Die eigene Behandlung bzw. Bewältigungsversuche und Selbsthilfe sind vermutlich die wichtigsten Arten der Hilfe zur Selbsthilfe bei psychischen Problemen / Depressionen und anderen Störungen.
Die meisten psychischen Störungen und psychiatrischen Erkrankungen betreffen Menschen, die in der ein oder anderen Form Probleme bei der Bewältigung der Herausforderungen im Alltag haben.
Man konnte in den vergangenen Jahren wiederholt nachweisen, dass nun einige Menschen trotz hoher Belastungen ihre psychische Gesundheit dennoch erhalten können, indem sie spezielle Fertigkeiten im Umgang mit Stress erlernt und trainiert haben.
Diese Bewältigungsfähigkeiten scheinen ganz erheblich mit den positiven oder negativen Lernerfahrungen in der Kindheit und Vorbildern in der Bewältigung von schwierigen Lebenssituationen abhängig zu sein. Man kann aber auch durch die Vermittlung von solchen Fertigkeiten im Bereich der Selbstbehauptung (sog. Assertivness-Training) oder Sozialer Kompetenz (SKT) eine Menge erreichen. Dadurch wird zwar das Auftreten von psychischen Erkrankungen nicht verhindert, sehr wohl aber die Bewältigungsmöglichkeiten und das Aufsuchen von Hilfe bei Problemen deutlich verbessert. Je früher man also Unterstützung für seine Probleme sucht, desto besser ist dies in aller Regel auch.

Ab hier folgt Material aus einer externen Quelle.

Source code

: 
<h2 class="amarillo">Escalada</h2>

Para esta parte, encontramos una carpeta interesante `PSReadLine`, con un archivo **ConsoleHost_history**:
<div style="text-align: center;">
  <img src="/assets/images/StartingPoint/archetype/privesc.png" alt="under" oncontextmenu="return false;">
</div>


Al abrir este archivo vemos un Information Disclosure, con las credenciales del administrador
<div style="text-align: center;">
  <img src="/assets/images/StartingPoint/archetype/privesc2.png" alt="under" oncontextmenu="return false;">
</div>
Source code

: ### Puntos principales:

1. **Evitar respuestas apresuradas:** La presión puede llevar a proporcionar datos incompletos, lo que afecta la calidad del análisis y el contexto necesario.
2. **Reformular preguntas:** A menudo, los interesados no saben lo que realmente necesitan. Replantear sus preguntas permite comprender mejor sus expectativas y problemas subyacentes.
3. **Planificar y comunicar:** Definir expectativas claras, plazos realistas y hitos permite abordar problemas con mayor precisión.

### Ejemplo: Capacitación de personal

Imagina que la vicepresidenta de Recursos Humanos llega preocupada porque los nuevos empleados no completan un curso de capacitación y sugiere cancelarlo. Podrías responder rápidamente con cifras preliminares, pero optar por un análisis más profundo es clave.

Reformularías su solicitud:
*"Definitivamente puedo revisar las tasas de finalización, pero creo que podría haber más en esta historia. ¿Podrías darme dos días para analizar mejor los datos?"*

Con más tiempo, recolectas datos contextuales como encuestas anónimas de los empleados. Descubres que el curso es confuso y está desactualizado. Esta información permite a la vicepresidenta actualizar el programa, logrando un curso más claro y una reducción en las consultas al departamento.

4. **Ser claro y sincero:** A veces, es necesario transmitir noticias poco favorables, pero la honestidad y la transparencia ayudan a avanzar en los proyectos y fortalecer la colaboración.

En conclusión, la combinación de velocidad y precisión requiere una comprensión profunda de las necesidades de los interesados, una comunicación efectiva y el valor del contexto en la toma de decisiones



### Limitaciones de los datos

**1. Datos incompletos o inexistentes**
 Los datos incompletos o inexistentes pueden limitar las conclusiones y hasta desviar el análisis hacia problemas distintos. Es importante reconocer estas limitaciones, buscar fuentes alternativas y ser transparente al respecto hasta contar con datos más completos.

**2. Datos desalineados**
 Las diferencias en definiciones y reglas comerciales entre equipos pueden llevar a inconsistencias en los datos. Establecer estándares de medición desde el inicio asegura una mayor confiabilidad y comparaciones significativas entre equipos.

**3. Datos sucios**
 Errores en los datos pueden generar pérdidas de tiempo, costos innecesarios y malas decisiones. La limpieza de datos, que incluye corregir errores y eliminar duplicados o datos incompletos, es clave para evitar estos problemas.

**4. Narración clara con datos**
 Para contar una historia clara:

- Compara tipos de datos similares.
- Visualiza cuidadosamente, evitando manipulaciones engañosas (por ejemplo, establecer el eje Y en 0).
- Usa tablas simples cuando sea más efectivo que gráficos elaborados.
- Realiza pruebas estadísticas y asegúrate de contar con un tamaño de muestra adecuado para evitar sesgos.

Dabei kann auch die Beratung und Unterstützung von Menschen mit ähnlichen Problemen und Erfahrungen in Selbsthilfegruppen (mit oder ohne Supervision durch Therapeuten) eine wichtige Rolle spielen. Dies hat sich u.a. bei Suchtproblemen, Erziehungsfragen und ADHS, Depressionen und Angst, Essstörungen und zahlreichen weiteren psychiatrischen Problemen gezeigt.
Selbsthilfegruppen können eine emotionale Unterstützung und konkrete Hilfe bei der Bewältigung von Schwierigkeiten bieten und so den Betroffenen helfen, sich besser den Problemen im Umgang mit ihrer Problematik zu stellen. Aus den Erfahrungen von anderen Betroffenen kann man schneller und leichter lernen und z.B. auch an gute Therapeuten vermittelt werden.
Auch Selbsthilfebücher können eine gute Hilfe sein. Dies wird sogar in der Fachwelt als "Bibliotherapie" besonders gewürdigt. Die Vermittlung von Wissen über seine Erkrankung bzw. spezielle Problematik ist in aller Regel die Grundlage für jede psychotherapeutische Arbeit.
Somit kann Selbsthilfe die 1. Wahl für die Behandlung leichterer emotinaler Turbulenzen und Probleme sein. Für schwerwiegendere Probleme und psychiatrische Erkrankungen bleibt jedoch in aller Regel die Behandlung durch einen qualifizierten Arzt / Psychologen erforderlich.